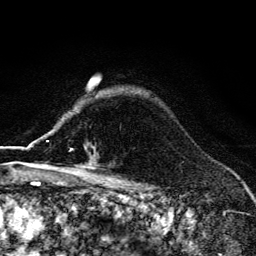
Breast MRI (dynamic contrast-enhanced), one axial slice. Cropped to one breast. Dynamic contrast-enhanced series, time point 2 of 6 at this slice position (early post-contrast). 3 T. TE 4.2 ms, TR 9.3 ms. 1.2 mm slice thickness. 256 × 256 image matrix, field of view 150 × 150 mm. Female patient.
Annotated regions visible in this slice (semi-automatic segmentation, software-assisted and operator-edited):
- enhancing-tissue mask used for the functional tumour volume (all voxels passing the contrast-enhancement thresholds inside the analysis volume; usually the tumour): bounding box (x1, y1, x2, y2) in pixels: (70, 149, 94, 165)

TASK TO CARRY OUT
Starting with the first line of the data above, write out each line exactly up to and including the line that holds "Annotated regions visible". Pictures stay out.

WORKED SOLUTION
Breast MRI (dynamic contrast-enhanced), one axial slice. Cropped to one breast. Dynamic contrast-enhanced series, time point 2 of 6 at this slice position (early post-contrast). 3 T. TE 4.2 ms, TR 9.3 ms. 1.2 mm slice thickness. 256 × 256 image matrix, field of view 150 × 150 mm. Female patient.
Annotated regions visible in this slice (semi-automatic segmentation, software-assisted and operator-edited):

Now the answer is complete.